Kala Gawai Bikin Susah Berkata-Kata

2 hours ago 9

REPUBLIKA.CO.ID, BANDAR LAMPUNG -- Awalnya, Alan (33 tahun) menyangka putranya baik-baik saja. Ia bergerak dengan lincah kesana-kemari bahkan sejak sebelum bisa berjalan. 

Namun, ia tunggu sembilan bulan, setahun, bahkan dua tahun, sang buah hati tak juga kunjung bisa berkata-kata. “Kita kira hanya terlambat sebentar,” ujar pria yang tinggal di Bandar Lampung, Provinsi Lampung tersebut kepada Republika.

Saat ia bawa sang putra ke ahli tumbuh kembang anak, barulah ia paham bahwa anaknya terkena sindrom speech delay alias keterlambatan berbicara. Sang anak juga harus menjalani terapi dan masuk ke sekolah khusus.

Alan mengingat-ingat kembali, bagaimana ia membesarkan anaknya tersebut. “Memang dari kecil sudah kami kasih handphone,” kata dia. Ia suka menonton konten terkait alat-alat transportasi. Jika tak diberi, sang anak tantrum dan mengamuk.

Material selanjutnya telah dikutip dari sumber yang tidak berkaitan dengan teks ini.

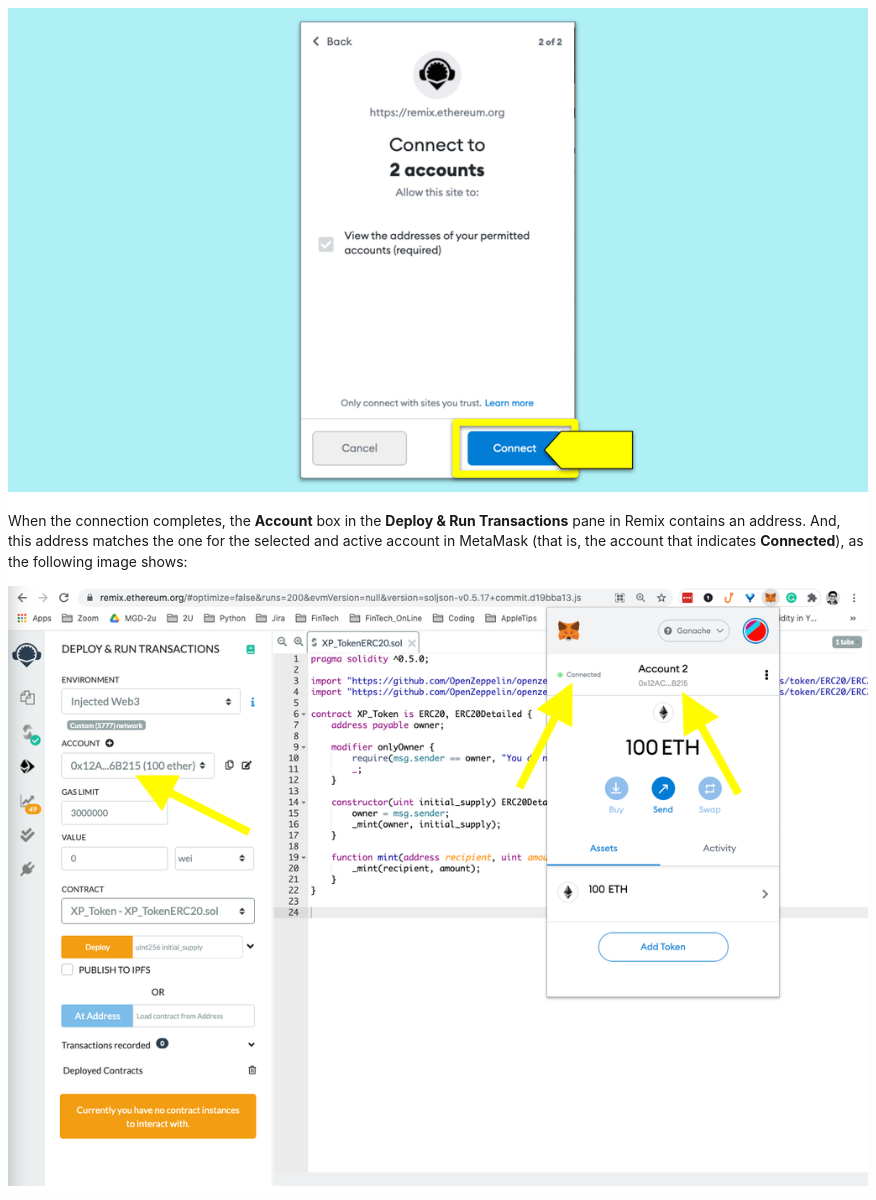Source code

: ![A screenshot depicts the Connect to 2 accounts page.](Images/metamask-connect.png)

When the connection completes, the **Account** box in the **Deploy & Run Transactions** pane in Remix contains an address. And, this address matches the one for the selected and active account in MetaMask (that is, the account that indicates **Connected**), as the following image shows:

![A screenshot points out matching addresses in Remix and in MetaMask.](./Images/remix-active-account.png)
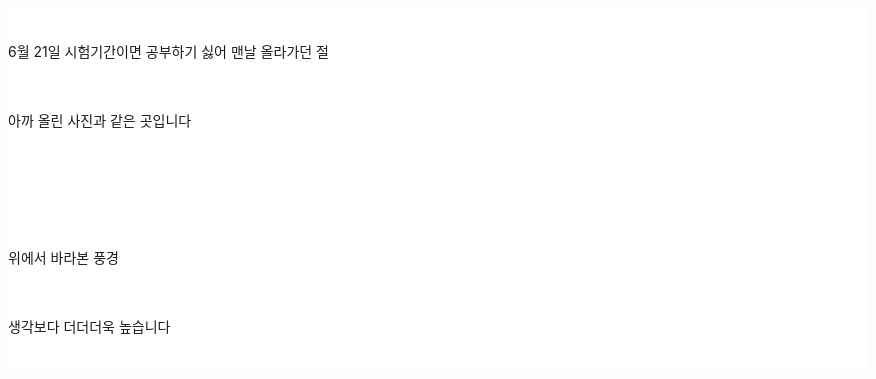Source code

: <a class="se-module-image-link __se_image_link __se_link" data-linkdata='{"id" : "SE-86ba494c-c895-4ad1-a6b1-cf81c413974b", "src" : "https://postfiles.pstatic.net/MjAxOTA4MThfMjQx/MDAxNTY2MDU2MzM1MjEw.TFuWUxI-NacFEgem8XjhmIJmjMuTtKZBw5mRLhXt-L8g.hTchWlJVvOWcu5KkmpVijkRIs4qgb_IffPpXc3ks-QQg.JPEG.dls32208/20150621_161856.jpg", "originalWidth" : "3264", "originalHeight" : "2448", "linkUse" : "false", "link" : ""}' data-linktype="img" href="#" onclick="return false;" style="">
<img alt="" class="se-image-resource" data-height="663" data-lazy-src="https://postfiles.pstatic.net/MjAxOTA4MThfMjQx/MDAxNTY2MDU2MzM1MjEw.TFuWUxI-NacFEgem8XjhmIJmjMuTtKZBw5mRLhXt-L8g.hTchWlJVvOWcu5KkmpVijkRIs4qgb_IffPpXc3ks-QQg.JPEG.dls32208/20150621_161856.jpg?type=w966" data-width="886" src="https://postfiles.pstatic.net/MjAxOTA4MThfMjQx/MDAxNTY2MDU2MzM1MjEw.TFuWUxI-NacFEgem8XjhmIJmjMuTtKZBw5mRLhXt-L8g.hTchWlJVvOWcu5KkmpVijkRIs4qgb_IffPpXc3ks-QQg.JPEG.dls32208/20150621_161856.jpg?type=w80_blur"/>
</a>
</div>
</div>
</div>
</div>
<div class="se-component se-text se-l-default" id="SE-d8332b23-e039-4f7a-8d96-d0ffc643b7d0">
<div class="se-component-content">
<div class="se-section se-section-text se-l-default">
<div class="se-module se-module-text">
<p class="se-text-paragraph se-text-paragraph-align-" id="SE-5b5a9682-78a4-4bc5-a784-3f287e5e9a5c" style=""><span class="se-fs- se-ff-" id="SE-6a548d8f-cdbe-4239-957d-9e6c06327bdc" style="">6월 21일 시험기간이면 공부하기 싫어 맨날 올라가던 절</span></p><p class="se-text-paragraph se-text-paragraph-align-" id="SE-4468a2dd-a7dc-4c67-aa18-74b282f740d9" style=""><span class="se-fs- se-ff-" id="SE-ffa4a95f-8fac-4e8c-8688-14e647e43a4c" style="">​</span></p><p class="se-text-paragraph se-text-paragraph-align-" id="SE-fdc4e48b-5559-4a89-aaf3-ade561996c64" style=""><span class="se-fs- se-ff-" id="SE-c76583b3-65dc-42d8-a3be-0daf0ec57484" style="">아까 올린 사진과 같은 곳입니다</span></p><p class="se-text-paragraph se-text-paragraph-align-" id="SE-e0c2b4c0-b47a-4b1c-861e-eb9d2a512589" style=""><span class="se-fs- se-ff-" id="SE-3e58f556-5cbb-42a4-84e8-b7b735e69d95" style="">​</span></p><p class="se-text-paragraph se-text-paragraph-align-" id="SE-ac8994e7-a903-456a-866b-141aac771919" style=""><span class="se-fs- se-ff-" id="SE-6b5bcb3d-8b58-4726-9a4e-bee0acc591a8" style="">​</span></p>
</div>
</div>
</div>
</div> <div class="se-component se-image se-l-default" id="SE-f66405aa-3e7e-4167-a762-b6be0fddc7fc">
<div class="se-component-content se-component-content-fit">
<div class="se-section se-section-image se-l-default se-section-align-">
<div class="se-module se-module-image" style="">
<a class="se-module-image-link __se_image_link __se_link" data-linkdata='{"id" : "SE-f66405aa-3e7e-4167-a762-b6be0fddc7fc", "src" : "https://postfiles.pstatic.net/MjAxOTA4MThfMjMy/MDAxNTY2MDU2ODMxMzMw.DaV1bPBXvb3c7VMyzApE8ZVCbizHYm4q_Lhxr-Icbjwg.QT9whCwxSL0gTg1UhCNEntkZbwvo9iguM89T-9u42F8g.JPEG.dls32208/20150621_161057.jpg", "originalWidth" : "693", "originalHeight" : "519", "linkUse" : "false", "link" : ""}' data-linktype="img" href="#" onclick="return false;" style="">
<img alt="" class="se-image-resource" data-height="663" data-lazy-src="https://postfiles.pstatic.net/MjAxOTA4MThfMjMy/MDAxNTY2MDU2ODMxMzMw.DaV1bPBXvb3c7VMyzApE8ZVCbizHYm4q_Lhxr-Icbjwg.QT9whCwxSL0gTg1UhCNEntkZbwvo9iguM89T-9u42F8g.JPEG.dls32208/20150621_161057.jpg?type=w966" data-width="886" src="https://postfiles.pstatic.net/MjAxOTA4MThfMjMy/MDAxNTY2MDU2ODMxMzMw.DaV1bPBXvb3c7VMyzApE8ZVCbizHYm4q_Lhxr-Icbjwg.QT9whCwxSL0gTg1UhCNEntkZbwvo9iguM89T-9u42F8g.JPEG.dls32208/20150621_161057.jpg?type=w80_blur"/>
</a>
</div>
</div>
</div>
</div>
<div class="se-component se-text se-l-default" id="SE-4082c8b8-38c5-449b-a98b-66b26d7b3d87">
<div class="se-component-content">
<div class="se-section se-section-text se-l-default">
<div class="se-module se-module-text">
<p class="se-text-paragraph se-text-paragraph-align-" id="SE-9f93f08b-fa92-4333-a5b4-ee86bfd2ec39" style=""><span class="se-fs- se-ff-" id="SE-4b11be2c-0618-4e31-8563-1999336caaf8" style="">위에서 바라본 풍경</span></p><p class="se-text-paragraph se-text-paragraph-align-" id="SE-9b687965-be07-42ce-ac4b-a5775db89db0" style=""><span class="se-fs- se-ff-" id="SE-65dae8ff-d5b1-4a09-9673-6435e173e412" style="">​</span></p><p class="se-text-paragraph se-text-paragraph-align-" id="SE-81a89110-d8db-4fbd-bc01-6779c8a4cd17" style=""><span class="se-fs- se-ff-" id="SE-b081d850-031e-4dc7-ab82-76cdd72e6b43" style="">생각보다 더더더욱 높습니다</span></p><p class="se-text-paragraph se-text-paragraph-align-" id="SE-f78cca4a-7565-429c-9281-d6f17c619d02" style=""><span class="se-fs- se-ff-" id="SE-f2aa5970-1b88-467b-b772-ecaddd7557a3" style="">​</span></p>
</div>
</div>
</div>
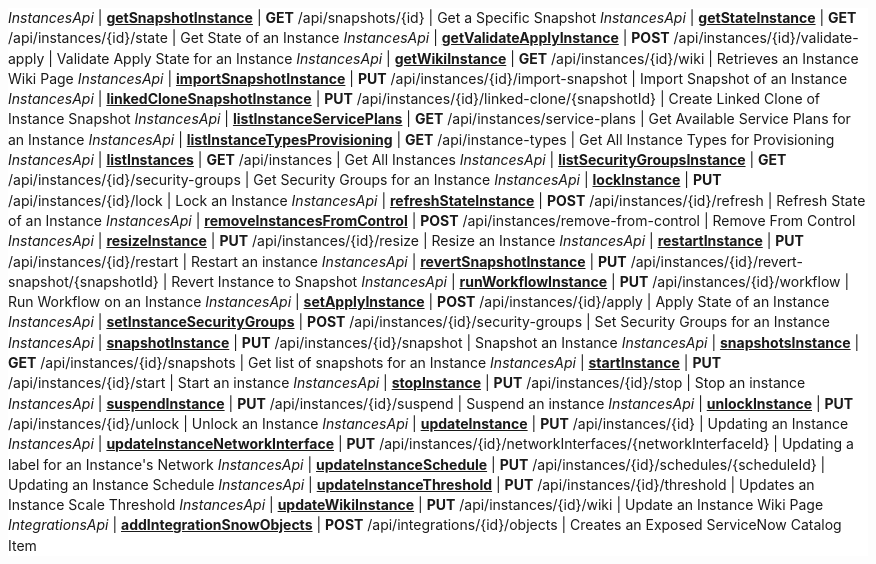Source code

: *InstancesApi* | [**getSnapshotInstance**](docs/Api/InstancesApi.md#getsnapshotinstance) | **GET** /api/snapshots/{id} | Get a Specific Snapshot
*InstancesApi* | [**getStateInstance**](docs/Api/InstancesApi.md#getstateinstance) | **GET** /api/instances/{id}/state | Get State of an Instance
*InstancesApi* | [**getValidateApplyInstance**](docs/Api/InstancesApi.md#getvalidateapplyinstance) | **POST** /api/instances/{id}/validate-apply | Validate Apply State for an Instance
*InstancesApi* | [**getWikiInstance**](docs/Api/InstancesApi.md#getwikiinstance) | **GET** /api/instances/{id}/wiki | Retrieves an Instance Wiki Page
*InstancesApi* | [**importSnapshotInstance**](docs/Api/InstancesApi.md#importsnapshotinstance) | **PUT** /api/instances/{id}/import-snapshot | Import Snapshot of an Instance
*InstancesApi* | [**linkedCloneSnapshotInstance**](docs/Api/InstancesApi.md#linkedclonesnapshotinstance) | **PUT** /api/instances/{id}/linked-clone/{snapshotId} | Create Linked Clone of Instance Snapshot
*InstancesApi* | [**listInstanceServicePlans**](docs/Api/InstancesApi.md#listinstanceserviceplans) | **GET** /api/instances/service-plans | Get Available Service Plans for an Instance
*InstancesApi* | [**listInstanceTypesProvisioning**](docs/Api/InstancesApi.md#listinstancetypesprovisioning) | **GET** /api/instance-types | Get All Instance Types for Provisioning
*InstancesApi* | [**listInstances**](docs/Api/InstancesApi.md#listinstances) | **GET** /api/instances | Get All Instances
*InstancesApi* | [**listSecurityGroupsInstance**](docs/Api/InstancesApi.md#listsecuritygroupsinstance) | **GET** /api/instances/{id}/security-groups | Get Security Groups for an Instance
*InstancesApi* | [**lockInstance**](docs/Api/InstancesApi.md#lockinstance) | **PUT** /api/instances/{id}/lock | Lock an Instance
*InstancesApi* | [**refreshStateInstance**](docs/Api/InstancesApi.md#refreshstateinstance) | **POST** /api/instances/{id}/refresh | Refresh State of an Instance
*InstancesApi* | [**removeInstancesFromControl**](docs/Api/InstancesApi.md#removeinstancesfromcontrol) | **POST** /api/instances/remove-from-control | Remove From Control
*InstancesApi* | [**resizeInstance**](docs/Api/InstancesApi.md#resizeinstance) | **PUT** /api/instances/{id}/resize | Resize an Instance
*InstancesApi* | [**restartInstance**](docs/Api/InstancesApi.md#restartinstance) | **PUT** /api/instances/{id}/restart | Restart an instance
*InstancesApi* | [**revertSnapshotInstance**](docs/Api/InstancesApi.md#revertsnapshotinstance) | **PUT** /api/instances/{id}/revert-snapshot/{snapshotId} | Revert Instance to Snapshot
*InstancesApi* | [**runWorkflowInstance**](docs/Api/InstancesApi.md#runworkflowinstance) | **PUT** /api/instances/{id}/workflow | Run Workflow on an Instance
*InstancesApi* | [**setApplyInstance**](docs/Api/InstancesApi.md#setapplyinstance) | **POST** /api/instances/{id}/apply | Apply State of an Instance
*InstancesApi* | [**setInstanceSecurityGroups**](docs/Api/InstancesApi.md#setinstancesecuritygroups) | **POST** /api/instances/{id}/security-groups | Set Security Groups for an Instance
*InstancesApi* | [**snapshotInstance**](docs/Api/InstancesApi.md#snapshotinstance) | **PUT** /api/instances/{id}/snapshot | Snapshot an Instance
*InstancesApi* | [**snapshotsInstance**](docs/Api/InstancesApi.md#snapshotsinstance) | **GET** /api/instances/{id}/snapshots | Get list of snapshots for an Instance
*InstancesApi* | [**startInstance**](docs/Api/InstancesApi.md#startinstance) | **PUT** /api/instances/{id}/start | Start an instance
*InstancesApi* | [**stopInstance**](docs/Api/InstancesApi.md#stopinstance) | **PUT** /api/instances/{id}/stop | Stop an instance
*InstancesApi* | [**suspendInstance**](docs/Api/InstancesApi.md#suspendinstance) | **PUT** /api/instances/{id}/suspend | Suspend an instance
*InstancesApi* | [**unlockInstance**](docs/Api/InstancesApi.md#unlockinstance) | **PUT** /api/instances/{id}/unlock | Unlock an Instance
*InstancesApi* | [**updateInstance**](docs/Api/InstancesApi.md#updateinstance) | **PUT** /api/instances/{id} | Updating an Instance
*InstancesApi* | [**updateInstanceNetworkInterface**](docs/Api/InstancesApi.md#updateinstancenetworkinterface) | **PUT** /api/instances/{id}/networkInterfaces/{networkInterfaceId} | Updating a label for an Instance&#39;s Network
*InstancesApi* | [**updateInstanceSchedule**](docs/Api/InstancesApi.md#updateinstanceschedule) | **PUT** /api/instances/{id}/schedules/{scheduleId} | Updating an Instance Schedule
*InstancesApi* | [**updateInstanceThreshold**](docs/Api/InstancesApi.md#updateinstancethreshold) | **PUT** /api/instances/{id}/threshold | Updates an Instance Scale Threshold
*InstancesApi* | [**updateWikiInstance**](docs/Api/InstancesApi.md#updatewikiinstance) | **PUT** /api/instances/{id}/wiki | Update an Instance Wiki Page
*IntegrationsApi* | [**addIntegrationSnowObjects**](docs/Api/IntegrationsApi.md#addintegrationsnowobjects) | **POST** /api/integrations/{id}/objects | Creates an Exposed ServiceNow Catalog Item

Sejak mengetahui analisis dokter ahli, ia kemudian bertekad mengurangi paparan gawai terhadap anaknya. Pelan-pelan, sang anak mulai bisa berkomunikasi dan bersekolah seperti anak-anak lainnya. 

“Hanya memang sering susah disuruh fokus,” kata dia. Anaknya juga masih sering merengek minta “main hape” meski tak lagi disertai tantrum seperti saat masih kecil.

Kasus yang terjadi pada Alan tersebut bukan tunggal di Indonesia. Bahkan dalam banyak hal lebih parah.

Dinas Pemberdayaan Perempuan, Perlindungan Anak dan Keluarga Berencana (DPA3KB) Kabupaten Bandung mengungkapkan sebanyak 22 anak menjalani perawatan di Rumah Sakit Jiwa Cisarua, Kabupaten Bandung Barat periode Januari hingga November tahun 2025. Mereka mengalami kecanduan media sosial (medsos) hingga mengalami gangguan kontrol impuls.

"Sepanjang tahun 2025 sampai dengan data terakhir di bulan November, terdapat 22 kasus anak yang mendapatkan pelayanan pemulihan atau pengobatan di Rumah Sakit Jiwa Provinsi Jawa Barat," ucap Kepala DPA3KB Jawa Barat Siska Gerfianti dikonfirmasi, Kamis (27/11/2025).

Ia menuturkan, rentang usia anak yang mengalami kecanduan medsos mulai dari anak usia 7 tahun sampai dengan usia 18 tahun. Dengan jenjang pendidikan terakhir yang terbanyak yaitu sekolah dasar. "Klien terbanyak yaitu di usia 15 tahun sebanyak 8 anak," kata dia.

Siska melanjutkan mayoritas diagnosis terhadap anak yang mengalami kecanduan medsos yaitu mengalami gangguan kontrol impuls. Ini kondisi mental yang ditandai dengan ketidakmampuan mengendalikan dorongan untuk melakukan sesuatu yang berulang, yang seringkali membahayakan diri sendiri atau orang lain.

"Seseorang dengan gangguan ini bertindak impulsif tanpa memikirkan konsekuensinya, dan tindakan tersebut bisa menyebabkan tekanan dan masalah dalam kehidupan sehari-hari," kata dia.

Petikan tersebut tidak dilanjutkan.